NICE recommends Stivarga ® for advanced unresectable HCC

NICE recommends Stivarga

NICE recommends Stivarga® (regorafenib) for treatment of adult patients with advanced unresectable hepatocellular carcinoma (HCC) who have been previously treated with sorafenib.

Bayer has announced that National Institute for Health and Care Excellence (NICE) has recommended Stivarga® (regorafenib) as an option for treating advanced unresectable HCC in adults who have had Nexavar® (sorafenib) only if patients have Child-Pugh grade A liver impairment and an Eastern Cooperative Oncology Group (ECOG) performance status of 0 or 1.

Regorafenib is licensed based on data from the international, multicentre, placebo-controlled Phase III RESORCE trial, which investigated patients with HCC whose disease had progressed during treatment with sorafenib. In the trial, regorafenib plus best supportive care (BSC) was shown to provide a statistically significant and clinically meaningful improvement in OS versus placebo plus BSC (10.6 vs. 7.8 months, respectively, (HR 0.63; 95% CI 0.50-0.79; p<0.0001)), which translates to a 37% relative risk reduction in the risk of death over the trial period (Absolute risk reduction – 10%). Adverse events observed in the RESORCE trial were generally consistent with the known safety profile of regorafenib.
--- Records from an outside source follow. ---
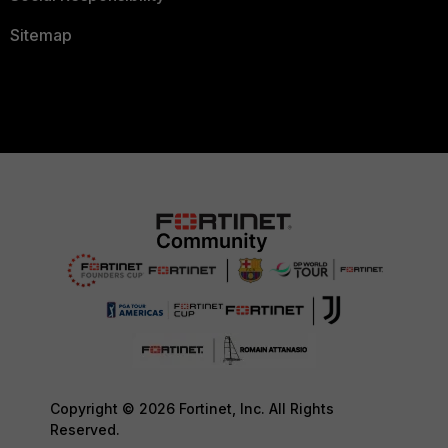
Sitemap
Copyright © 2026 Fortinet, Inc. All Rights
Reserved.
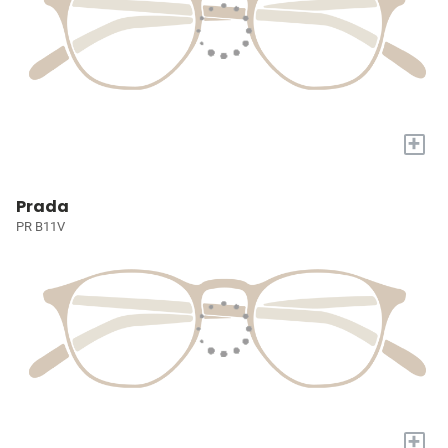
+
Prada
PR B11V
+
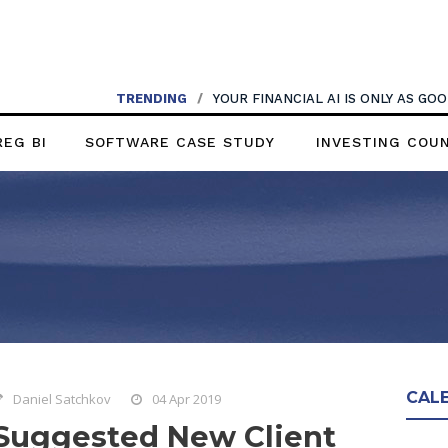
TRENDING
/
YOUR FINANCIAL AI IS ONLY AS G
REG BI
SOFTWARE CASE STUDY
INVESTING COU
CAL
Daniel Satchkov
04 Apr 2019
Suggested New Client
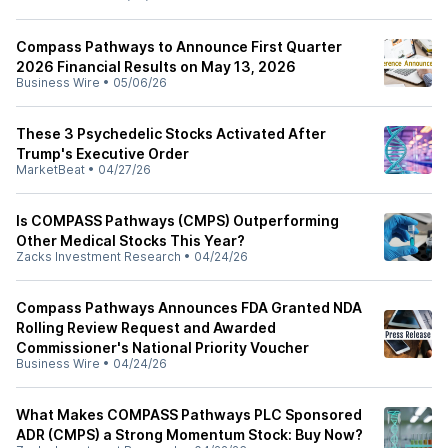
Compass Pathways to Announce First Quarter
2026 Financial Results on May 13, 2026
Business Wire
•
05/06/26
These 3 Psychedelic Stocks Activated After
Trump's Executive Order
MarketBeat
•
04/27/26
Is COMPASS Pathways (CMPS) Outperforming
Other Medical Stocks This Year?
Zacks Investment Research
•
04/24/26
Compass Pathways Announces FDA Granted NDA
Rolling Review Request and Awarded
Commissioner's National Priority Voucher
Business Wire
•
04/24/26
What Makes COMPASS Pathways PLC Sponsored
ADR (CMPS) a Strong Momentum Stock: Buy Now?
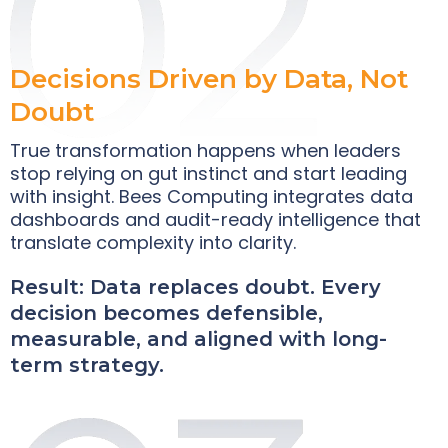
Decisions Driven by Data, Not
Doubt
True transformation happens when leaders
stop relying on gut instinct and start leading
with insight. Bees Computing integrates data
dashboards and audit-ready intelligence that
translate complexity into clarity.
Result: Data replaces doubt. Every
decision becomes defensible,
measurable, and aligned with long-
term strategy.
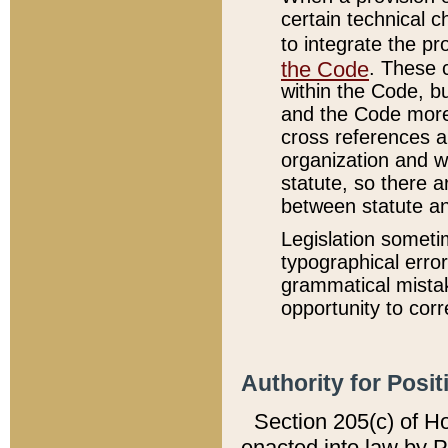
certain technical 
to integrate the p
the Code
. These 
within the Code, b
and the Code more
cross references ar
organization and w
statute, so there a
between statute a
Legislation someti
typographical error
grammatical mistak
opportunity to corr
Authority for Posit
Section 205(c) of H
enacted into law by 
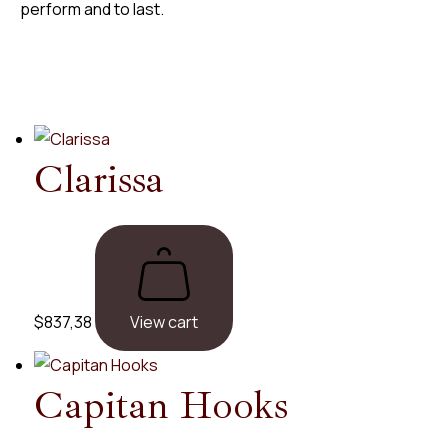
perform and to last.
Clarissa
$
837,38
View cart
Capitan
Hooks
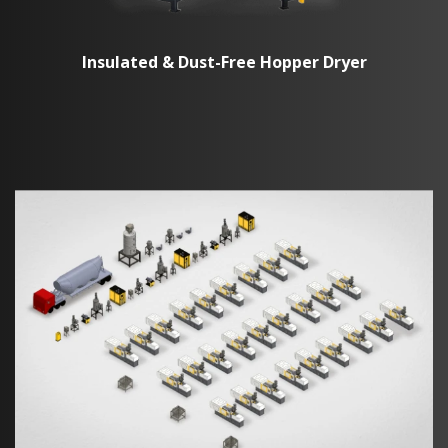
Insulated & Dust-Free Hopper Dryer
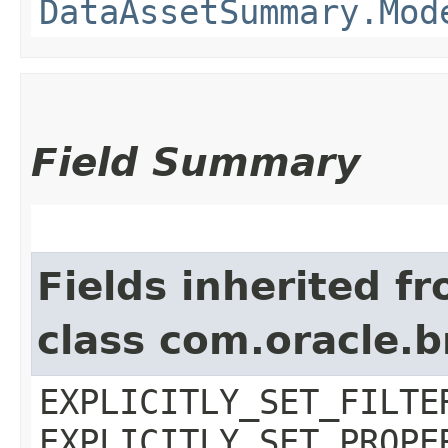
DataAssetSummary.Mod
Field Summary
Fields inherited f
class com.oracle.b
EXPLICITLY_SET_FILTE
EXPLICITLY_SET_PROPE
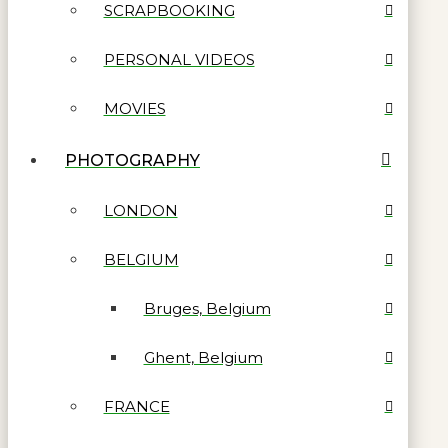
SCRAPBOOKING
PERSONAL VIDEOS
MOVIES
PHOTOGRAPHY
LONDON
BELGIUM
Bruges, Belgium
Ghent, Belgium
FRANCE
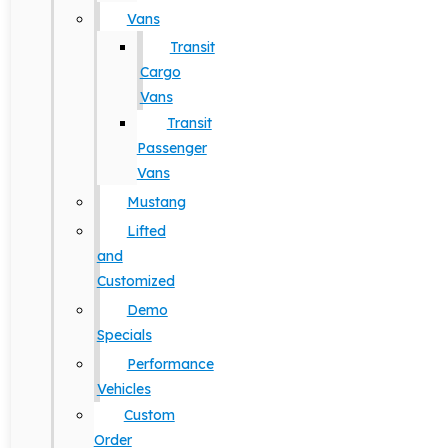
Vans
Transit
Cargo
Vans
Transit
Passenger
Vans
Mustang
Lifted
and
Customized
Demo
Specials
Performance
Vehicles
Custom
Order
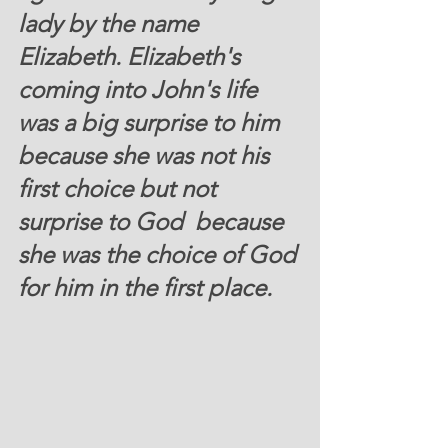
lady by the name 
Elizabeth. Elizabeth's 
coming into John's life 
was a big surprise to him 
because she was not his 
first choice but not 
surprise to God  because 
she was the choice of God 
for him in the first place.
The most common treatment-emergent adverse events were hand–foot skin reaction, diarrhoea, fatigue and hypertension.

Liver cancer is often more difficult to treat than many other cancers with an annual mortality rate of 77,000 in the EU. Globally, it is the fourth leading cause of cancer-related deaths. In the UK, there are over 5,500 new cases of primary liver cancer diagnosed each year, which is around 15 each day.

“There is a great unmet need for liver cancer patients and their treating physicians as, until now, treatment options have been severely limited,” said Professor Daniel Palmer, University of Liverpool. “The positive recommendation by NICE for regorafenib in HCC means patients can now have access to a proven treatment plan involving the use of regorafenib directly after sorafenib, a plan which could significantly improve the outlook for this patient population.”

Manjinder Bains, Medical Director Oncology, Bayer UK said: “Regorafenib for HCC offers the first licensed treatment option following failure on sorafenib which could significantly improve patients overall survival. As a company, we welcome the positive decision by NICE and are dedicated to ensuring access to the latest treatment advances to patients living in the UK.”